We hypothesized that snails are vectors for microbes, because they not only excrete viable fungi, but when they do so they deposit them within nutrient-rich feces that should facilitate rapid and vigorous growth (O'Rorke et al., 2015; Price et al., 2017). The results of this study do not support this hypothesis, and although there are brief pulses when the microbes found in translocated snail feces can be detected on the surfaces of leaves, these microbes subsequently become a minor component of the phyllosphere. This is surprising, but is concordant with our personal observations that snail feces persisted in snail mesocosms for weeks at a time and did not appear to be degraded by viable microbes within. The pulses when a fecal signature is detected in SourceTracker analyses may be the result of co-sampling feces along with the phyllosphere. That feces are not a substrate for rampant microbial growth could be due to physical properties of the feces. Tree snail feces are compacted with mucus, which is profoundly hydrophobic in A. diaphana (personal observation, see Supplementary Materials), and therefore not particularly conducive to microbial growth—despite containing viable microbes (O’Rorke et al., 2016). In addition, inspection of SEM images and leaf surfaces give no indication that A. diaphana snails damage the leaf cuticle when grazing microbial films. They are therefore very different from the marsh snail Littoraria irrorata, which damages live leaf surfaces of salt marsh cordgrass (Spartina alterniflora) when feeding and deposits fecal pellets on leaf wounds, encouraging fungal growth (Silliman and Newell, 2011).

The SourceTracker results of this study make it clear that snails are not homogenizing their environments by seeding microbes as we had hypothesized, but instead that snails increase the influence of environmental microbes via grazing.

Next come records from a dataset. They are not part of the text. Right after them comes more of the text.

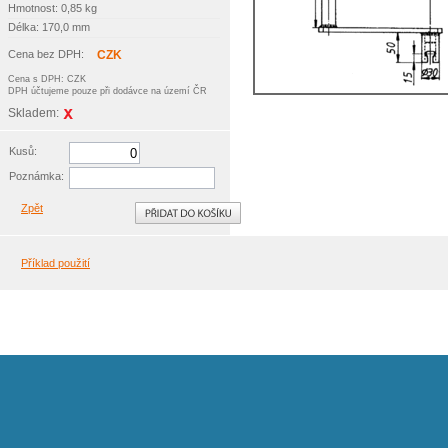
Hmotnost: 0,85 kg
Délka: 170,0 mm
Cena bez DPH:
CZK
Cena s DPH: CZK
DPH účtujeme pouze při dodávce na území ČR
Skladem:
Kusů:
Poznámka:
Zpět
Příklad použití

The net result of native tree snail grazing and feces deposition was enhancement of microbial diversity in the phyllosphere. Snails therefore change microbial communities by reducing the host plants’ top–down controls on the community structure while facilitating greater community turnover than in environments without snails.


A. diaphana grazing of vegetative fungi off leaf surfaces increases ecosystem patchiness and the incidence of colonization from the wider environmental species pool, but they do not seed fungus into the ecosystem through their feces. The disruptive manner in which these generalist feeders modify microbial assembly is therefore different from that observed in mycophageous animals that are specialists. We conclude that it is important for microbial ecologists to observe whether animals could account for any of the unexplained variance in their community assembly models and to observe if these animals are specialists, generalists or simply foragers that modify assembly processes. The results of this study are also in accord with other recent studies with a conservation focus (for example, Clarke et al., 2015) that point out that management of species of conservation interest needs to take into account how animal extinctions and reintroductions will impact on the composition and ecosystem services of the microbiota.